[Courtesy of Helmut Lelke, hlelke "at" worldnet.att.net, February 2002]
Trim Attitude Selection
The diagrams in Figure 9 illustrate net forces and moments for trim attitude
balanced symmetrical, unstable, and stable airfoils respectively. All airfoil
forces and moments are in balance separately such that, when drag forces are
neglected, the lift force equals but opposes the gravitational force and the
camber line induced pitching moment equals but opposes moments resulting from
offset between center of gravity and aerodynamic center.
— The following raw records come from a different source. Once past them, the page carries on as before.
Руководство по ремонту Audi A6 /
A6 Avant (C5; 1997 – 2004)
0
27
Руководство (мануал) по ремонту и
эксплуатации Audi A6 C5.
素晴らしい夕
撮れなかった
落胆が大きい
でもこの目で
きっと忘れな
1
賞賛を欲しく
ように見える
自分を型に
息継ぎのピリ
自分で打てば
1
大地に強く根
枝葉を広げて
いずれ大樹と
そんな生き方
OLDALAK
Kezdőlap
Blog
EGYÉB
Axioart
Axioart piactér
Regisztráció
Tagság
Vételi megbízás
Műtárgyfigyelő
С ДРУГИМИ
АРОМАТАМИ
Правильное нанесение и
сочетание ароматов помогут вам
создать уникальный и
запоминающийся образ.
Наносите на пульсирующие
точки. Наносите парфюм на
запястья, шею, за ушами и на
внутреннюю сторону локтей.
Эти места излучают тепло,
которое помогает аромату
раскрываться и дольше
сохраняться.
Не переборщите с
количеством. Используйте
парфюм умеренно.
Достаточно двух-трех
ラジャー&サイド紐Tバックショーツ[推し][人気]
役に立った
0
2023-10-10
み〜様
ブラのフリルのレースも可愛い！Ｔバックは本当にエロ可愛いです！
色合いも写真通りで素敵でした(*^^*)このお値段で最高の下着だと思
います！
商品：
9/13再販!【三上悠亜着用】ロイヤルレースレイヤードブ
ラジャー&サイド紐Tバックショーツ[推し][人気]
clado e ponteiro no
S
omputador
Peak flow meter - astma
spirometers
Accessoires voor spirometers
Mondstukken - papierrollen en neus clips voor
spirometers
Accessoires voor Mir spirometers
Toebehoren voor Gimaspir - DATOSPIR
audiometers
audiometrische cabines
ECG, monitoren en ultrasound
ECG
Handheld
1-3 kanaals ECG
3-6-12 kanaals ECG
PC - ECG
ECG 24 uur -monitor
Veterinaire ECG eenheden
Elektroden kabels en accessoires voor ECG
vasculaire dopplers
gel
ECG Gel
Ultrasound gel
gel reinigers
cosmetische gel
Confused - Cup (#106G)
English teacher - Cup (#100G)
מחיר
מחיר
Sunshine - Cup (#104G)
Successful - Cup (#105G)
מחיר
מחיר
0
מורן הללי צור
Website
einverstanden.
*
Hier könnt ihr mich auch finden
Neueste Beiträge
Figure 9. Airfoil Forces and Moments at Trim Equilibrium
All airfoil lift forces are directed through the aerodynamic center (ac) located at the 25% point of mean chord. Symmetrical airfoils have straight camber lines and, consequently, generate no moments and the CG force vector is in line and opposes the lift vector as shown in the diagram. Lift and CG forces for cambered airfoils are also equal and opposite but are offset horizontally from one another. That horizontal separation develops a moment equal in magnitude but opposite in direction to the camber line induced moment. As a consequence, the CG position offset from ac is linked to the airfoil camber line characteristics. If the CG is forward of ac, the airfoil is stable, has a positive cm, and a reflex camber line. If the CG is aft of ac, the airfoil is unstable, has a negative cm, and a positive camber line. If the CG is at the ac, the airfoil is symmetrical, has a zero cm, and a straight camber line.
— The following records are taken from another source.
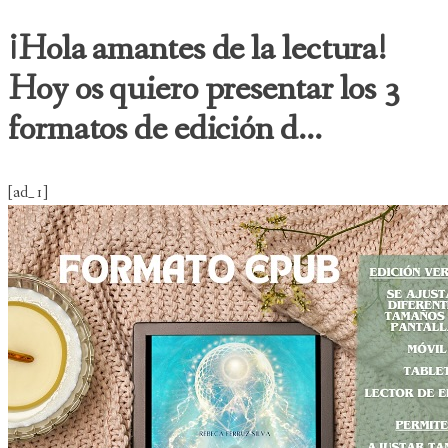
¡Hola amantes de la lectura!
Hoy os quiero presentar los 3
formatos de edición d...
[ad_1]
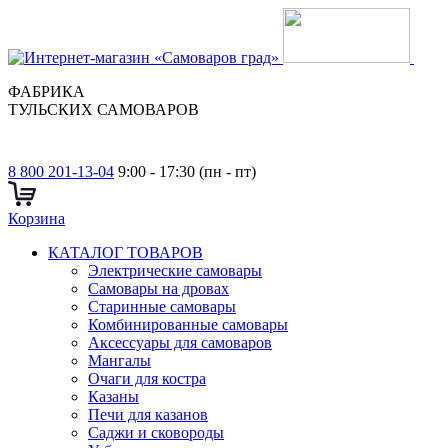
ФАБРИКА
ТУЛЬСКИХ САМОВАРОВ
8 800 201-13-04
9:00 - 17:30 (пн - пт)
Корзина
КАТАЛОГ ТОВАРОВ
Электрические самовары
Cамовары на дровах
Старинные самовары
Комбинированные самовары
Аксессуары для самоваров
Мангалы
Очаги для костра
Казаны
Печи для казанов
Саджи и сковороды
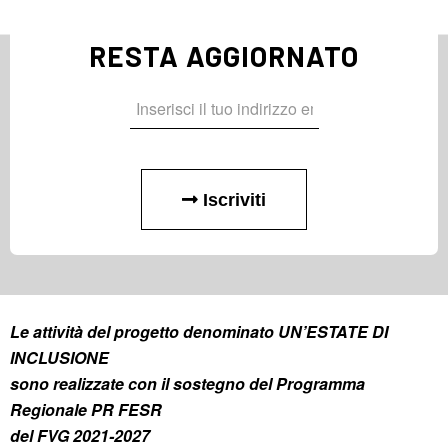
RESTA AGGIORNATO
Iscriviti
Le attività del progetto denominato UN’ESTATE DI
INCLUSIONE
sono realizzate con il sostegno del Programma
Regionale PR FESR
del FVG 2021-2027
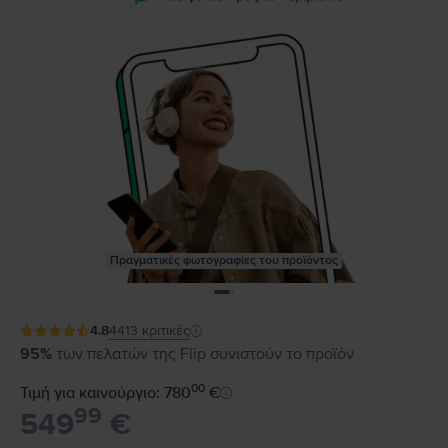
Πραγματικές φωτογραφίες του προϊόντος
4.8
4413
κριτικές
95%
των πελατών της Flip συνιστούν το προϊόν
00
Τιμή για καινούργιο: 780
€
99
549
€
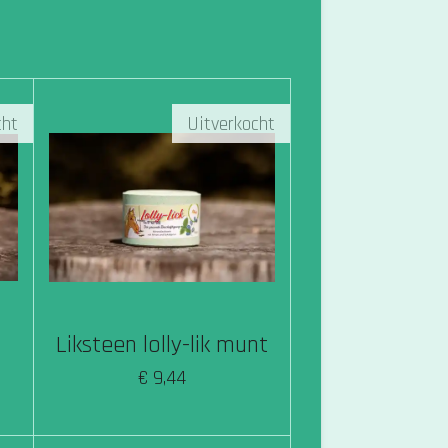
cht
Uitverkocht
Liksteen lolly-lik munt
€ 9,44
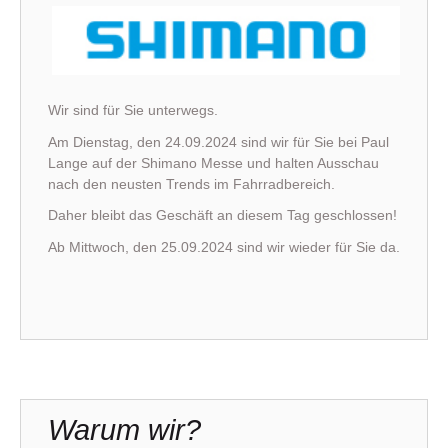
Wir sind für Sie unterwegs.
Am Dienstag, den 24.09.2024 sind wir für Sie bei Paul
Lange auf der Shimano Messe und halten Ausschau
nach den neusten Trends im Fahrradbereich.
Daher bleibt das Geschäft an diesem Tag geschlossen!
Ab Mittwoch, den 25.09.2024 sind wir wieder für Sie da.
Warum wir?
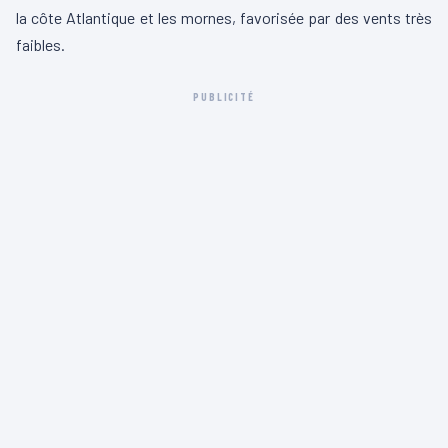
la côte Atlantique et les mornes, favorisée par des vents très
faibles.
PUBLICITÉ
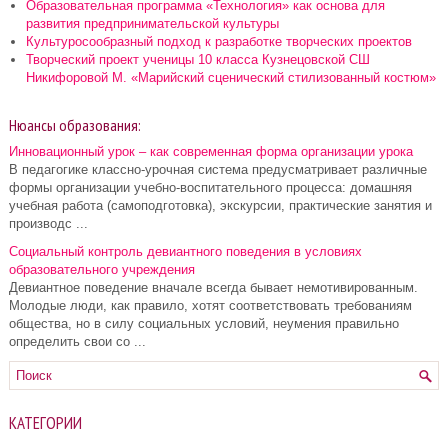
Образовательная программа «Технология» как основа для
развития предпринимательской культуры
Культуросообразный подход к разработке творческих проектов
Творческий проект ученицы 10 класса Кузнецовской СШ
Никифоровой М. «Марийский сценический стилизованный костюм»
Нюансы образования:
Инновационный урок – как современная форма организации урока
В педагогике классно-урочная система предусматривает различные
формы организации учебно-воспитательного процесса: домашняя
учебная работа (самоподготовка), экскурсии, практические занятия и
производс ...
Социальный контроль девиантного поведения в условиях
образовательного учреждения
Девиантное поведение вначале всегда бывает немотивированным.
Молодые люди, как правило, хотят соответствовать требованиям
общества, но в силу социальных условий, неумения правильно
определить свои со ...
КАТЕГОРИИ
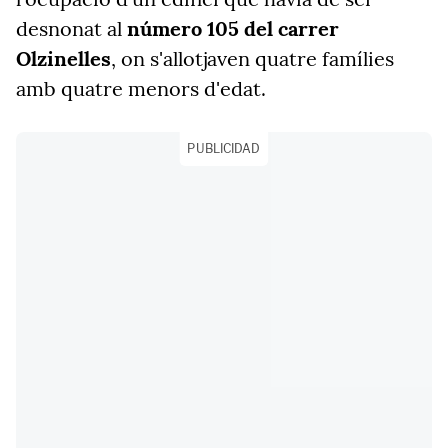
desnonat al
número 105 del carrer
Olzinelles
, on s'allotjaven quatre famílies
amb quatre menors d'edat.
PUBLICIDAD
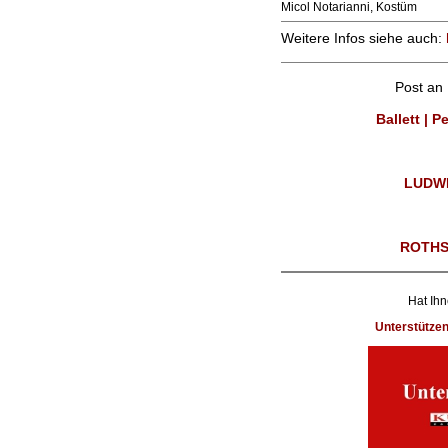
Micol Notarianni, Kostüm
Weitere Infos siehe auch:
Post an
Ballett | 
LUDWI
ROTHS
Hat Ihn
Unterstütze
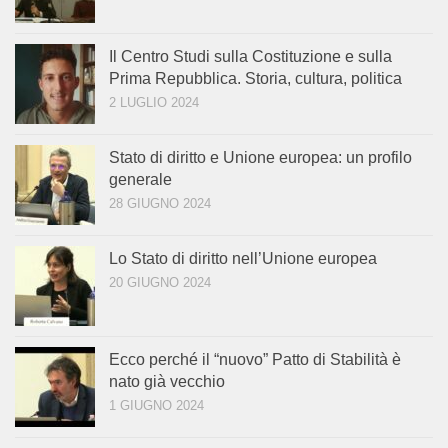
Il Centro Studi sulla Costituzione e sulla
Prima Repubblica. Storia, cultura, politica
2 LUGLIO 2024
Stato di diritto e Unione europea: un profilo
generale
28 GIUGNO 2024
Lo Stato di diritto nell’Unione europea
20 GIUGNO 2024
Ecco perché il “nuovo” Patto di Stabilità è
nato già vecchio
1 GIUGNO 2024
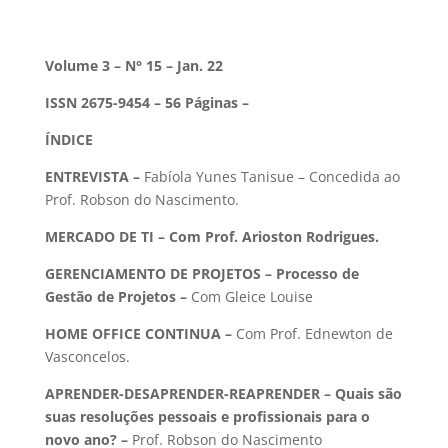
Volume 3 – N° 15 – Jan. 22
ISSN 2675-9454 – 56 Páginas –
ÍNDICE
ENTREVISTA –
Fabíola
Yunes Tanisue
– Concedida ao
Prof. Robson do Nascimento.
MERCADO DE TI – Com Prof. Arioston Rodrigues.
GERENCIAMENTO DE PROJETOS – Processo de
Gestão de Projetos –
Com Gleice Louise
HOME OFFICE CONTINUA –
Com Prof. Ednewton de
Vasconcelos.
APRENDER-DESAPRENDER-REAPRENDER – Quais são
suas resoluções pessoais e profissionais para o
novo ano? –
Prof. Robson do Nascimento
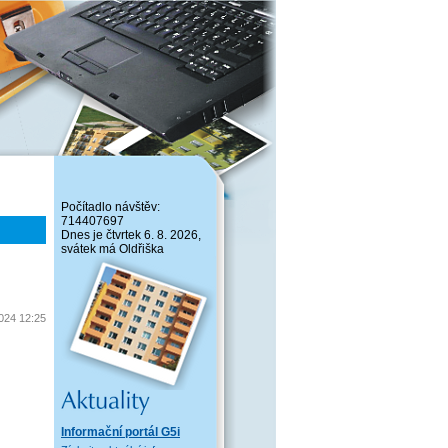
Počítadlo návštěv:
714407697
Dnes je čtvrtek 6. 8. 2026,
svátek má Oldřiška
2024 12:25
Informační portál G5i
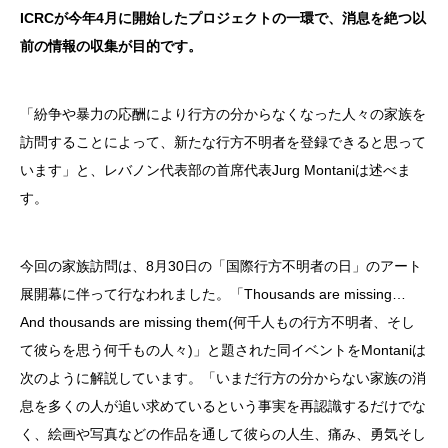
ICRCが今年4月に開始したプロジェクトの一環で、消息を絶つ以
前の情報の収集が目的です。
「紛争や暴力の応酬により行方の分からなくなった人々の家族を
訪問することによって、新たな行方不明者を登録できると思って
います」と、レバノン代表部の首席代表Jurg Montaniは述べま
す。
今回の家族訪問は、8月30日の「国際行方不明者の日」のアート
展開幕に伴って行なわれました。「Thousands are missing…
And thousands are missing them(何千人もの行方不明者、そし
て彼らを思う何千もの人々)」と題された同イベントをMontaniは
次のように解説しています。「いまだ行方の分からない家族の消
息を多くの人が追い求めているという事実を再認識するだけでな
く、絵画や写真などの作品を通して彼らの人生、痛み、勇気そし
With CG position remaining fixed, the wing pitching moment can simply be manipulated with control of airfoil camber line or cm and the elevon is the obvious control surface to use. Proportional nose up and down pitching moments can be produced with up and down elevon deflections of measured magnitude. This then provides a convenient means to control the wing pitch attitude with respect to wing trim attitude or wing angle of attack.
As with conventional tailed airplanes, the flying wing plank can be trimmed over a range of angles of attack. But fixing the trim angle of attack also fixes the CG position in a way which is dependent on the cm for the selected airfoil. The relationship between the three variables, the angle of attack (in terms of cl), the airfoil camber line (in terms of cm), and the CG position (in terms of xn) is defined by the following simple but interesting equation.
cm/cl = xn (1)
where xn is the CG position forward of aerodynamic center of the mean chord as a fraction of the mean chord. See Figure 10 for definition of xn.
Per the equation there is a tradeoff between trim cl and CG position for a fixed airfoil cm. For example, lets assume the wing airfoil is the MH32, cm = -0.057. From the equation, xn = -0.057/cl. Based on the polar for the MH32, with a comfortable trim cl selection of 0.8, xn = -0.057/0.8 = -0.07, or a CG at 32% of mean chord.
Another interesting consequence of the way the active pitch stabilizer
functions is that it provides an automatic flap feature at no extra cost (see
Figure 11). Recall
that the elevator control signal is also merged with the AOA sensor signal to
control the elevon. Intuition suggests that the elevon moves up with up elevator
control inputs. Initially this is true, but as the airspeed decreases, cl
increases to maintain constant lift and as a result the elevon actually begins
to lower to below trim angle since the ratio cm/cl has to remain constant per
equation (1). This is so because the CG remains fixed. Similarly, with down
elevator control inputs the elevon will eventually move up providing some reflex
camber as the flight speed increases in order to satisfy equation (1). This is
exactly the correct response for best performance as we saw from the discussion
in the "Airfoil Performance Concepts", Figure 11.